When I was about 11, I went to a party at my aunt and uncle’s house with my dad and his wife. Most of my cousins were there. A couple of days beforehand I had sprouted a lovely pimple right in the middle of my forehead. I put a band aid over it before I went to the party and tried to pass it off as a cut. My cousins weren’t buying it. Most were older than I was and knew what a band aid on the face meant. Zit! They weren’t horribly cruel, just mildly cruel in the way kids can be. And I was alone among siblings and very anxious and nervous. I remember wanting to be anywhere on earth but there.

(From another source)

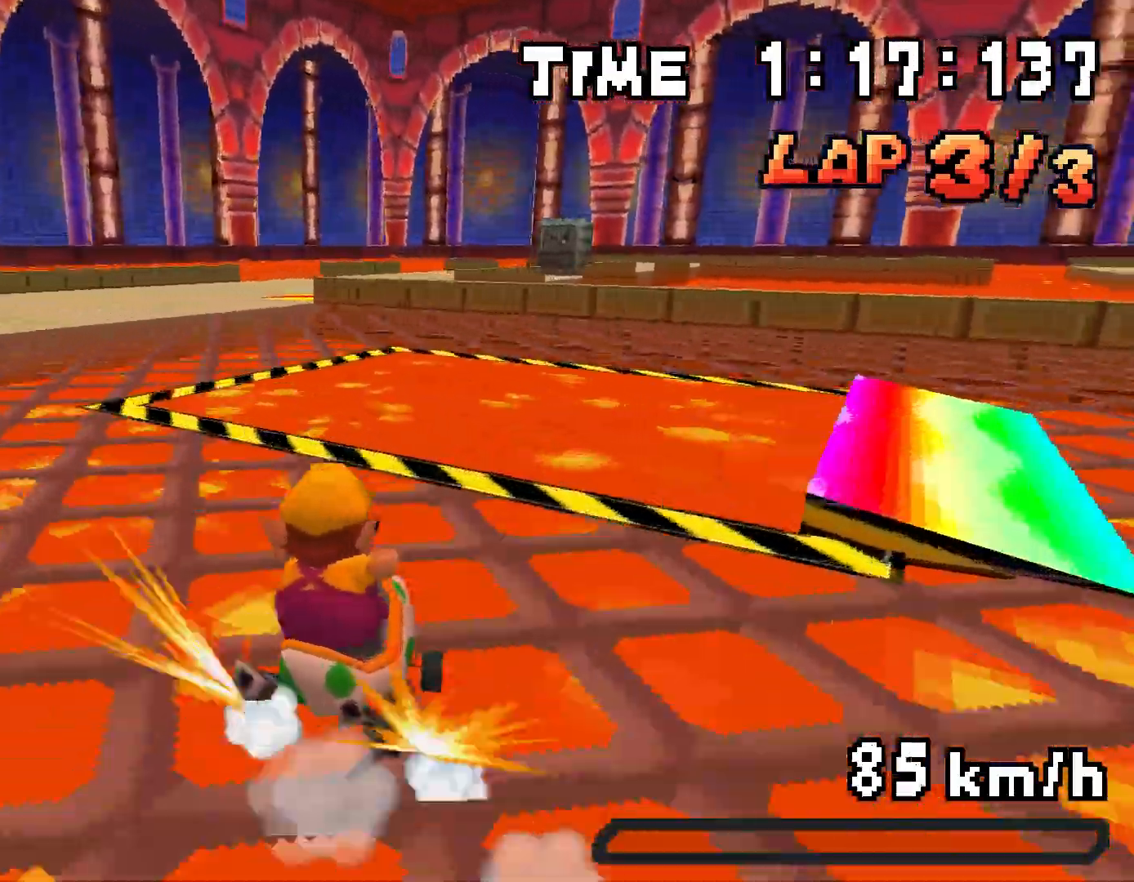
{"buttons": ["A"], "events": [[100, "DPAD_RIGHT", "up"], [134, "R1", "up"]]}
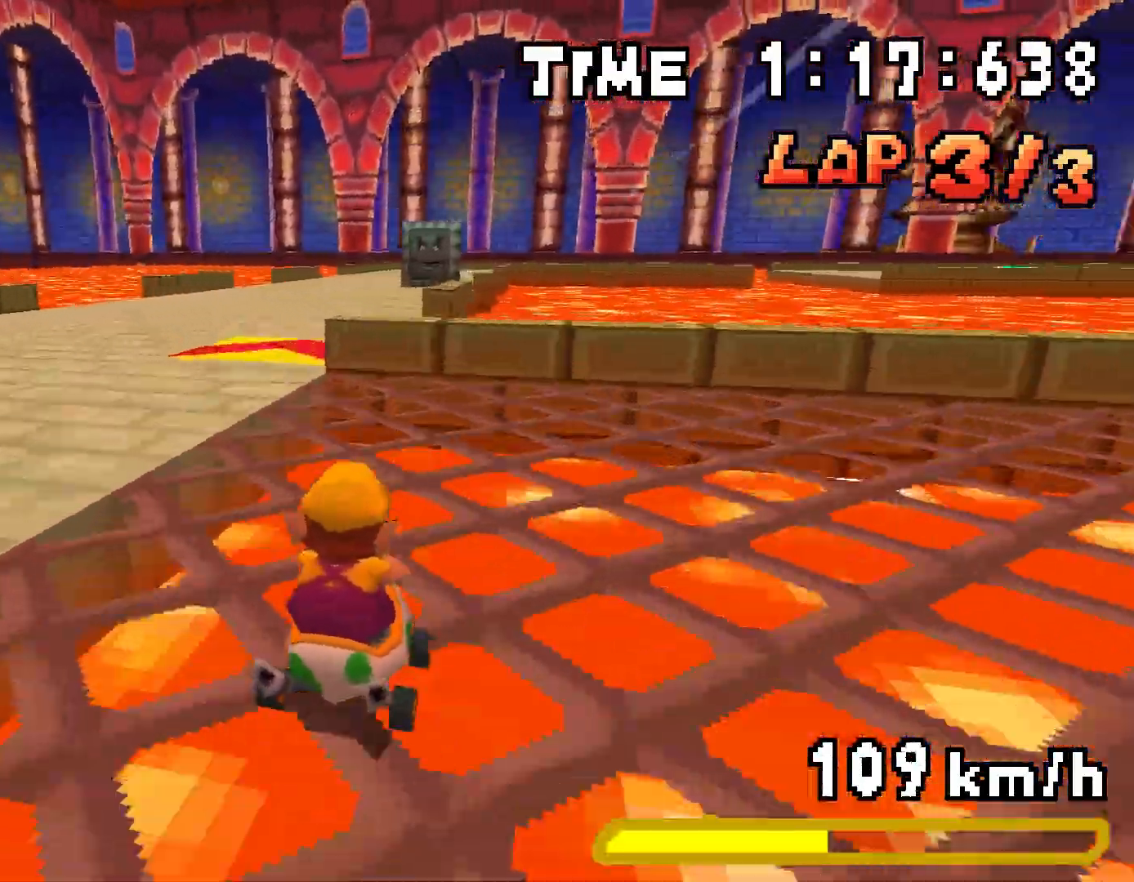
{"buttons": ["A", "R1", "DPAD_RIGHT"], "events": [[418, "R1", "down"], [468, "DPAD_RIGHT", "down"]]}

In the twilight, some of my cousins sought me out and told me a horrible thing. They said that my Uncle Bob had told everyone that I wasn’t the daughter of my parents. I was really the daughter of my much older sister. “That’s why you all had to go to Missouri. So Debbie could have you. They’re just pretending that she’s your sister.”

The noise of the grown-up party filtered out through the windows in a happy din, but it didn’t feel warm to me. It felt like a wall, and I didn’t want to be on either side of it.

Did I run to my father and demand the truth? Did I protest to my cousins that Uncle Bob was a liar?

I did not.

I filed this nugget of information away, where it nagged at me for 20 years.

Eventually I came to believe it was bullshit. Eventually I came to believe that it didn’t matter if it were true.

But it affected me profoundly throughout my adolescence and early adulthood. I never felt like I fit in. I felt like the whole operation was a house of cards that could come down at any minute. I believed that no one told the truth, especially my parents.

My Uncle Bob died on Friday. I’m sorry that my father is in pain over his loss. But, really, he was kind of a shit.